A lei foi promulgada na terça-feira à noite pelo vereador
Carlo Caiado, depois de a Câmara Municipal do Rio de Janeiro, que tem de
regulamentar a iniciativa, ter deixado expirar o prazo de 15 dias para a
aprovar ou vetar.
“Agora é lei”, lê-se na nota oficial da Câmara Municipal do
Rio de Janeiro, esclarecendo que a medida entrou em vigor na quarta-feira,
apesar da omissão do município e do facto de o presidente de Câmara Municipal,
Eduardo Paes, ter evitado comentar o assunto.
“De acordo com a proposta, as homenagens já instaladas em
espaço público deverão ser transferidas para ambiente de perfil museológico,
fechado ou a céu aberto, e
deverão estar acompanhadas de informações que contextualizam e informem sobre a
obra e o seu personagem”, lê-se.
A lei veta a manutenção ou instalação de qualquer tipo de
homenagem que faça menção positiva ou elogiosa a pessoas que tenham praticado
atos lesivos aos direitos humanos, aos valores democráticos ou ao respeito à
liberdade religiosa.
A norma cita especificamente figuras históricas que
defenderam a escravatura ou a eugenia ou que praticaram atos de natureza
racista.
“Ao dar visibilidade para determinada pessoa, o Poder
Público avaliza os seus feitos e enaltece o seu legado.
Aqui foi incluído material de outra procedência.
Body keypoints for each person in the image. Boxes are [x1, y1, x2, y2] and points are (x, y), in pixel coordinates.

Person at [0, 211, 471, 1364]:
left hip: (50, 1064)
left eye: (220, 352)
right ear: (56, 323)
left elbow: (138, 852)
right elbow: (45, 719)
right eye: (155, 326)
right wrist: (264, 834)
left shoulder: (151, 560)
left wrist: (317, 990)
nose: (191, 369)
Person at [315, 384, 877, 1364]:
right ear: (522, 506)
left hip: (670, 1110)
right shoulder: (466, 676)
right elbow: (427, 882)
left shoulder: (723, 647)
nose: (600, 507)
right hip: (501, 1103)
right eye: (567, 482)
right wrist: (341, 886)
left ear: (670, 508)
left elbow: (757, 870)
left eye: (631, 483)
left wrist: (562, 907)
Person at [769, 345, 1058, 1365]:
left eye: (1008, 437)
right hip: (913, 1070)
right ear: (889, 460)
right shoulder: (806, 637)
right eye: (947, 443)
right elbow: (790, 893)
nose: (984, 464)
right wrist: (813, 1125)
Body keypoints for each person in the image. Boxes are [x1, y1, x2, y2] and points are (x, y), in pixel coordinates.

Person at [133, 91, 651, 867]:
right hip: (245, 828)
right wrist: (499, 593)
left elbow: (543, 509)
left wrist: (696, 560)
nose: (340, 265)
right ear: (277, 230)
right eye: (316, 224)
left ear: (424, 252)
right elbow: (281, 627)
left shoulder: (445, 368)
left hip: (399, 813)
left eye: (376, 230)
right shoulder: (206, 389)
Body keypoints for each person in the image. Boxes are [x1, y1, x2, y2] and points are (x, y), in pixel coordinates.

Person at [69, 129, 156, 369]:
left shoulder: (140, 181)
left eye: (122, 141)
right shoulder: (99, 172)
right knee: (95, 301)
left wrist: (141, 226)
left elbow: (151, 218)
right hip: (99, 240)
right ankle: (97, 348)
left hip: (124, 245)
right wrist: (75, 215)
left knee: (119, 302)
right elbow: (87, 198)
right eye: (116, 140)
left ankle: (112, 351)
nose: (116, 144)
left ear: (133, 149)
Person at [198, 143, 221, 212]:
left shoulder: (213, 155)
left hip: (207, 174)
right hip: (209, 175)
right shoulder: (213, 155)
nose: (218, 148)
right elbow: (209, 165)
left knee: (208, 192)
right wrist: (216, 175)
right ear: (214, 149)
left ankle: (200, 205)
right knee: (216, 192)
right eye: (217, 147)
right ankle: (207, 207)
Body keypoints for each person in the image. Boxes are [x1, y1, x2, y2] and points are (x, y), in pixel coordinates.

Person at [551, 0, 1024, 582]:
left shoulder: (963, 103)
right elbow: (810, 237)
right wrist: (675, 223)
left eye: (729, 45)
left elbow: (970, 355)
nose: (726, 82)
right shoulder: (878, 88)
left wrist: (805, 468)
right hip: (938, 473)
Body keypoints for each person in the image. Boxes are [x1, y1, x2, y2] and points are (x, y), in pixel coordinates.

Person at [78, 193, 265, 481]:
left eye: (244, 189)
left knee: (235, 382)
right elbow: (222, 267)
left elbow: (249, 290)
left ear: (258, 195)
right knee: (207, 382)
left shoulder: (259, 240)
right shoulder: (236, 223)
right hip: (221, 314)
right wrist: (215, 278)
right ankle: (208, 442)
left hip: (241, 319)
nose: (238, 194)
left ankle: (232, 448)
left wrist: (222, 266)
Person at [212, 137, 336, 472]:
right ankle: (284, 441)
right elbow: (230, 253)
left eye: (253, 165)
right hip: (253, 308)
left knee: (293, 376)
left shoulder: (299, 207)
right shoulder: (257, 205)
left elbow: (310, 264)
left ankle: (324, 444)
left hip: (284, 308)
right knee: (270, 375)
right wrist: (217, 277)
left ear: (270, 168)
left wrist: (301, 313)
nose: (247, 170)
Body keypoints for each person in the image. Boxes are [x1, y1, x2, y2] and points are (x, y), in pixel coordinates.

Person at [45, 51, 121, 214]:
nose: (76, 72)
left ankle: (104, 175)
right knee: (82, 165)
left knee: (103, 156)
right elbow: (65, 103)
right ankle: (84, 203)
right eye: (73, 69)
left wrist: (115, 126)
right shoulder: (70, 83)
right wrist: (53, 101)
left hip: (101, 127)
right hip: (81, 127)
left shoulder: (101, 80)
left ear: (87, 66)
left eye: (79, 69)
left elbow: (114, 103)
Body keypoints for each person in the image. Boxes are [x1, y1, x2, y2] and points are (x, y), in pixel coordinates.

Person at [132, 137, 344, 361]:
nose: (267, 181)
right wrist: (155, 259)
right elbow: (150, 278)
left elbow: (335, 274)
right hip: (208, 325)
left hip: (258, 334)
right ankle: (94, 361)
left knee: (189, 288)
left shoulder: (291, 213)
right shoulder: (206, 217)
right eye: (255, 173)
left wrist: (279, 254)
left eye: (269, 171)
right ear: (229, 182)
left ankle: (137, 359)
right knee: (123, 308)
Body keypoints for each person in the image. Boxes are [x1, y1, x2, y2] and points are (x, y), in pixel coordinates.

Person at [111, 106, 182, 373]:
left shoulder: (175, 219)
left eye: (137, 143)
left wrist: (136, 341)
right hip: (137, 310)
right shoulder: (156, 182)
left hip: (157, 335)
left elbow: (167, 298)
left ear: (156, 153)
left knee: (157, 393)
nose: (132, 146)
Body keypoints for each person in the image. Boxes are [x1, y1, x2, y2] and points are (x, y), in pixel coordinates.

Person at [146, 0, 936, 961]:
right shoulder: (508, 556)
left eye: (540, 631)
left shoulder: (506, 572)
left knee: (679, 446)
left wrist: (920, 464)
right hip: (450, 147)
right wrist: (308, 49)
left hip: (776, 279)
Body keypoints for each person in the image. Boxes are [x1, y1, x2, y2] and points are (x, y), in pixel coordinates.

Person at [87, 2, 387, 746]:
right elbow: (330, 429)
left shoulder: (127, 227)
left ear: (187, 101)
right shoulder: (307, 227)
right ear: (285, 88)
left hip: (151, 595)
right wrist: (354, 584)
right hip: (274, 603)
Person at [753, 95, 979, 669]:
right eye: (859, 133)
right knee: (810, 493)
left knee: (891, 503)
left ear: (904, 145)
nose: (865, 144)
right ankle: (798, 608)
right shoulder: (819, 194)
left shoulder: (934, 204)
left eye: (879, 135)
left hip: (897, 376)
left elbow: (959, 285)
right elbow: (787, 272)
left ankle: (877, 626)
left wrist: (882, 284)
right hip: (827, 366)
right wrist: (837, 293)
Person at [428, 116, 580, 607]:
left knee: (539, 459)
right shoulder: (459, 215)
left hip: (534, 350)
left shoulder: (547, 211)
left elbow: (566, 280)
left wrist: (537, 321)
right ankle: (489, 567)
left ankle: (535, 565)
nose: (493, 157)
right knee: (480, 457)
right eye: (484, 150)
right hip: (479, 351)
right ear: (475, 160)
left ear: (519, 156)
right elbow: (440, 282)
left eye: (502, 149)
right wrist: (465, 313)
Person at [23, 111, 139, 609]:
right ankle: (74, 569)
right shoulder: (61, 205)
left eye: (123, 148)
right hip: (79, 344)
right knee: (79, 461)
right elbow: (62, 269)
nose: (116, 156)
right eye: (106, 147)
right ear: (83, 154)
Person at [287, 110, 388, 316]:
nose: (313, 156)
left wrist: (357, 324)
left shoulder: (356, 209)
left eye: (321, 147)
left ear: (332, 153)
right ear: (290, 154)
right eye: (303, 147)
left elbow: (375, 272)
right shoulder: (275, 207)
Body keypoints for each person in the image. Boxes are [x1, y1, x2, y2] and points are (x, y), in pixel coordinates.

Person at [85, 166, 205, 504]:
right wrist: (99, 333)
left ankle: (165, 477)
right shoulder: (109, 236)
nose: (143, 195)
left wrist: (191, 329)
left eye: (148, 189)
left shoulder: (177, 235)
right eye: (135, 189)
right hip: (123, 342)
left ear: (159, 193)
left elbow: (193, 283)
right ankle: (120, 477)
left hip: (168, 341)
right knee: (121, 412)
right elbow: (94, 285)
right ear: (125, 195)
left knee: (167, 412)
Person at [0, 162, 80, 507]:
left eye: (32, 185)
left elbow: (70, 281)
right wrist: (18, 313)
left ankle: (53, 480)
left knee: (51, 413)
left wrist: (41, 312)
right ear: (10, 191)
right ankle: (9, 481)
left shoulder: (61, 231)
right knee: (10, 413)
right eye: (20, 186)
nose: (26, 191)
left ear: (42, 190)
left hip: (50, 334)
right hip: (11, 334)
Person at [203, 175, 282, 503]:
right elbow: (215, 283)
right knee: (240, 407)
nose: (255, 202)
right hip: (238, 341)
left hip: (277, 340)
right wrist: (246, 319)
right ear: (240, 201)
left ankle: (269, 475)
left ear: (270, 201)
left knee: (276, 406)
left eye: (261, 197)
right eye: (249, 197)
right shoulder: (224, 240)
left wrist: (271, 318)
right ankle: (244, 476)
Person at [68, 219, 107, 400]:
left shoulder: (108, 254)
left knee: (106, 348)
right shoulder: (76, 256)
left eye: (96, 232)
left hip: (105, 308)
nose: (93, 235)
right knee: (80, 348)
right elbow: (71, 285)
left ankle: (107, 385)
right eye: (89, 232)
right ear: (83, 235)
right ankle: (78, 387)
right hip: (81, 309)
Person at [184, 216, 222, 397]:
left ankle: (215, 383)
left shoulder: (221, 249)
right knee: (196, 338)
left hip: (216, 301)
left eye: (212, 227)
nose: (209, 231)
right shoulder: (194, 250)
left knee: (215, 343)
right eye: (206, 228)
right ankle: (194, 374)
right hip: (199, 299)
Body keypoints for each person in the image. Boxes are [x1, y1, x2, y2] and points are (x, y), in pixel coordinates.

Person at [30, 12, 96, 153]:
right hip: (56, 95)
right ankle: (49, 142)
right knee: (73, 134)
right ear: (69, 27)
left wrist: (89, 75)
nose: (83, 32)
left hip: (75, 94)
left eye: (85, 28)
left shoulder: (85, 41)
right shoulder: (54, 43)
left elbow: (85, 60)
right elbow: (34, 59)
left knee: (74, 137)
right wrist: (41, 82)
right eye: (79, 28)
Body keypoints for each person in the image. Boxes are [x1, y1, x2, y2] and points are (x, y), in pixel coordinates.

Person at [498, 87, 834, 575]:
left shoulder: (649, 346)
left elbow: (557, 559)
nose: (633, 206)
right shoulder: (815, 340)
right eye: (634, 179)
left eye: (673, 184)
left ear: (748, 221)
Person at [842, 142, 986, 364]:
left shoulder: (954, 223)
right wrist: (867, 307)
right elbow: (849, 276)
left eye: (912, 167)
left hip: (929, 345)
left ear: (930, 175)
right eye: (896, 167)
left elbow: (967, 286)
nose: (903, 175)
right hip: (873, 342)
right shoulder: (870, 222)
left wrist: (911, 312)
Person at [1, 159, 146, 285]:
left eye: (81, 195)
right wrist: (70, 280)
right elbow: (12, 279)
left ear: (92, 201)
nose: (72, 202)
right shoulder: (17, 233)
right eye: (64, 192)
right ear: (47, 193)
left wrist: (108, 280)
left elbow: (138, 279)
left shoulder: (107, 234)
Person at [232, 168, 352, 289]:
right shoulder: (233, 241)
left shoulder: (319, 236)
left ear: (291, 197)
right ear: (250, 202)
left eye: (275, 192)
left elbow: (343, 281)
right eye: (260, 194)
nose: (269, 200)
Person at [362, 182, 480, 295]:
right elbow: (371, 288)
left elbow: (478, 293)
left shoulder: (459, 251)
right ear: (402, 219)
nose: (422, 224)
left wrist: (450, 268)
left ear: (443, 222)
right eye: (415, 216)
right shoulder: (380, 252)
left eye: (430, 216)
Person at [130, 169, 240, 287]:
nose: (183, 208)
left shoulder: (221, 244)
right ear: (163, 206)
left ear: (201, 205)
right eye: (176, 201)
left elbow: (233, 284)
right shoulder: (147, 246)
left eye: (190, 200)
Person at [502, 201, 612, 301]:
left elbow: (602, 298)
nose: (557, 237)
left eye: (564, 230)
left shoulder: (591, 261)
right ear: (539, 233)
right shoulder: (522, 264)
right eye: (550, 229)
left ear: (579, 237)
A história brasileira
traz inúmeros momentos condenáveis, dentre os quais podem-se destacar o
genocídio dos povos nativos e a escravidão de africanos sequestrados”,
argumentou o autor do projeto, o ex-vereador Chico Alencar, citado no Diário
Carioca.
Na mesma nota, a coautora do projeto, Monica Benicio, do
Partido Socialismo e Liberdade (PSOL), declarou: “É preciso fazer uma
reparação histórica sobre esse período, principalmente para marcar posição
sobre a identidade e a postura que tomamos hoje sobre o Brasil que queremos
daqui para frente”.
“Por isso, a aprovação desse projeto é um passo importante
para promovermos uma sociedade justa e igualitária. Com o racismo não há o que
ser relativizado”, acrescentou.
Em 2020, após a vandalização da estátua do padre António
Vieira, em Lisboa, o Presidente da República, Marcelo Rebelo de Sousa,
considerou ter sido um gesto “verdadeiramente imbecil” contra a memória do
“maior orador português” e “um homem progressista” para a época.
O chefe de Estado manifestou-se contra a vandalização e
destruição de estátuas, em geral, defendendo que a história deve ser assumida
como um todo, e referiu-se em particular à estátua inaugurada em 2017 no Largo
Trindade Coelho, em Lisboa, do padre António Vieira com três crianças
ameríndias, que foi pintada com a palavra “descoloniza” a vermelho.
O Presidente da República acrescentou que o missionário
jesuíta do século XVII “lutou pela independência, foi um grande diplomata, foi
um homem progressista para aquela altura, perseguido pelos colonos portugueses
no Brasil, perseguido pela corte, a certa altura, perseguido pela Inquisição”.
“Foi um homem dos maiores escritores portugueses, foi o
maior orador português”, prosseguiu o chefe de Estado concluindo: “Portanto,
para a sua época, este homem, que era um visionário, ser considerado um exemplo
do que se quer destruir e demolir de memória, de testemunho da nossa História,
é uma coisa imbecil, verdadeiramente imbecil”.